Caveat: GCC-based analysis unreliable for Free Software [LWN.net]

Caveat: GCC-based analysis unreliable for Free Software

Posted Jan 27, 2010 16:19 UTC (Wed) by jzbiciak (✭ supporter ✭, #5246)
In reply to: Caveat: GCC-based analysis unreliable for Free Software by pjm
Parent article: LCA: Static analysis with GCC plugins

(ii) By using less of gcc, there's more work for the analysis code to do. For example, you need to work out what all the valid evaluation orders are,

You just need to scan the list once and work out if any of the arguments have side effects. If two arguments have side effects on objects that may alias (and I imagine you can consult GCC's alias analysis to get a "YES/MAYBE/NO" answer), throw a warning.

That doesn't require generating and analyzing all N! potential orderings among N arguments. It just requires an O(M²) loop to check pairwise for all pairs, where M is the number arguments with side effects. M is generally rather small, too.

And I'd hope GCC has functions to help you find the arguments with side effects.

(Log in to post comments)

Caveat: GCC-based analysis unreliable for Free Software

Posted Jan 28, 2010 0:15 UTC (Thu) by marcH (subscriber, #57642) [Link]

> If two arguments have side effects on objects that may alias throw a warning.

I think a warning should be thrown even if just one argument has a side-effect on any other.

But to be honest a side-effect in argument passing should not even pass code reviews in the first place. Any side-effect deserves at least a (practically free) temporary variable.

Caveat: GCC-based analysis unreliable for Free Software

Posted Jan 28, 2010 16:20 UTC (Thu) by jzbiciak (✭ supporter ✭, #5246) [Link]

I think a warning should be thrown even if just one argument has a side-effect on any other.

You know, that's closer to what I really meant. I guess I got in a hurry and didn't completely think through what I was suggesting. Basically, if any argument looks like it could potentially modify any other argument, flag it.

But to be honest a side-effect in argument passing should not even pass code reviews in the first place. Any side-effect deserves at least a (practically free) temporary variable.

I agree. There was a similar (but not identical) situation that bit me once when porting DOOM to one of our DSPs at work for a demo. In the case of DOOM, it wasn't argument order to a function call, but rather order of evaluation of terms in an expression.

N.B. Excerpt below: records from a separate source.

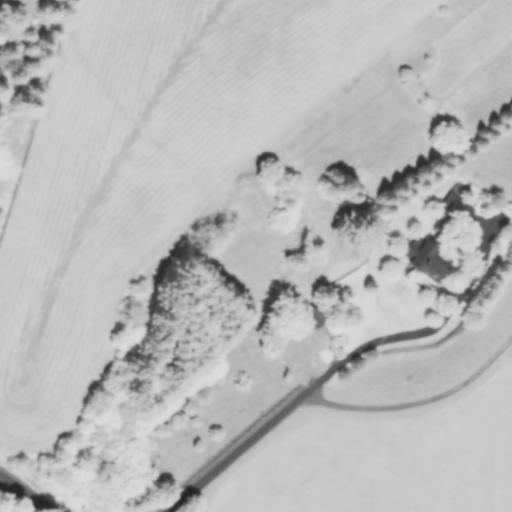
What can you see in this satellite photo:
building: (452, 208)
building: (456, 211)
building: (423, 256)
building: (425, 260)
building: (315, 317)
road: (331, 366)
road: (23, 496)
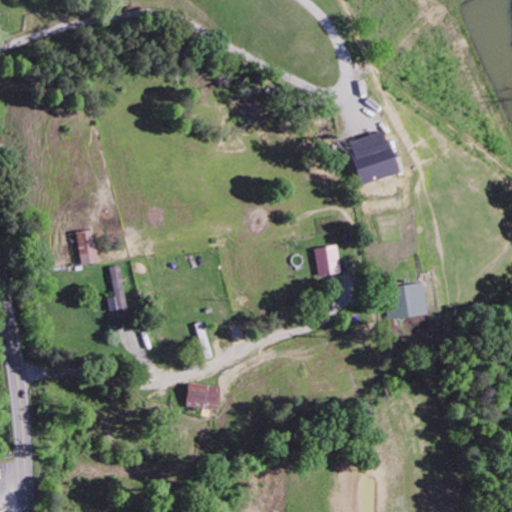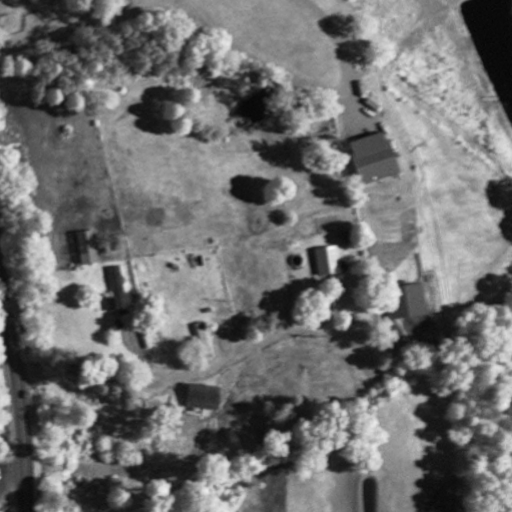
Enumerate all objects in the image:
building: (371, 157)
building: (86, 247)
building: (327, 260)
building: (116, 289)
building: (404, 301)
road: (19, 395)
building: (199, 396)
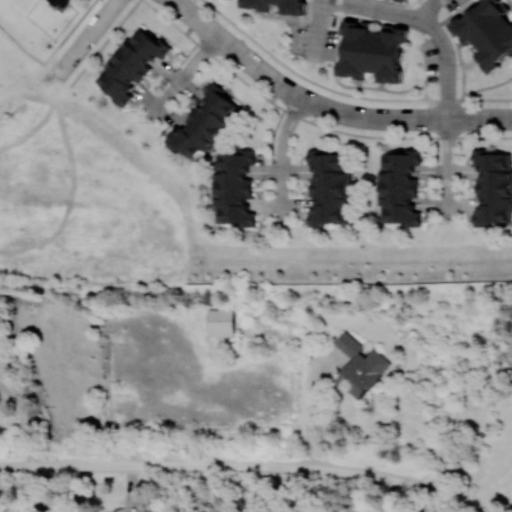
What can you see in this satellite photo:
building: (404, 0)
building: (63, 3)
building: (277, 5)
road: (183, 8)
road: (426, 9)
road: (425, 22)
road: (95, 27)
road: (315, 29)
road: (67, 32)
building: (487, 32)
road: (103, 42)
road: (20, 47)
building: (373, 51)
road: (185, 55)
building: (132, 63)
road: (63, 67)
road: (182, 77)
road: (342, 92)
road: (338, 112)
road: (307, 120)
building: (205, 124)
road: (272, 135)
road: (436, 150)
road: (280, 160)
road: (446, 170)
park: (76, 184)
building: (234, 187)
building: (328, 187)
building: (400, 187)
building: (493, 187)
park: (349, 262)
building: (221, 322)
building: (360, 366)
road: (309, 413)
road: (24, 420)
road: (242, 467)
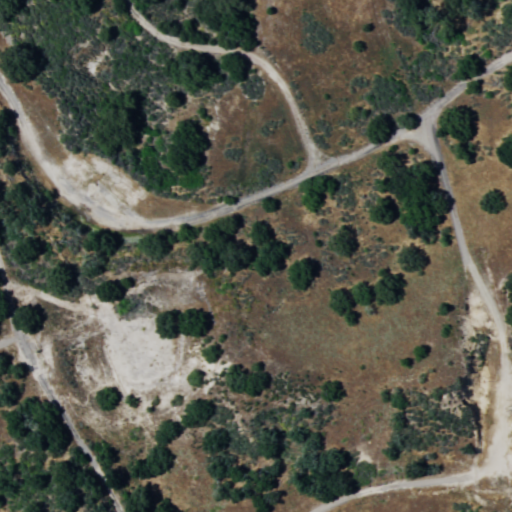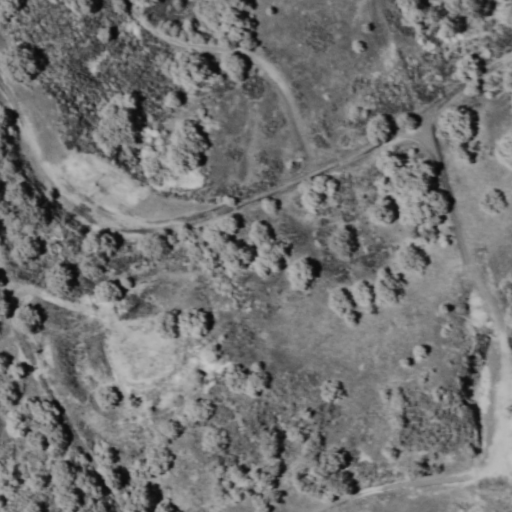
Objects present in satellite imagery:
road: (242, 55)
road: (239, 203)
road: (488, 375)
road: (50, 395)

The weird behavior I was seeing was that the built-in demo (which serves as something like a test case) wouldn't run correctly because the player and/or bad guys wouldn't take exactly the same course they did when the demo was recorded. The DOOM engine is supposed to be deterministic--if you run through the course in exactly the same way every time, then everything should behave identically.

DOOM has a "random number" function (P_Random()) that just returns the next unsigned byte out of a table of random bytes, keeping a pointer to which one is next. It resets this pointer at the start of the game. This allows the engine to ask for a "random" number and get a deterministic stream each time. That function was fine. The problem was with how it was being called.

There were several places in the code where the engine wanted a signed random number that had more of a triangular distribution. To get that, it would do this: P_Random()-P_Random() That idiom appears about a dozen places in the code.

You can guess what happened. GCC would make the two function calls in left-to-right order. Our DSP's compiler, however, made them in right-to-left order. *d'oh*

Same class of problem (getting burned by side effects where order isn't defined), just a different manifestation. It was this particular case I had in mind when I made my original comment. That said, your point is still quite valid. foo(x, ++x) is no better than foo(++x, ++x).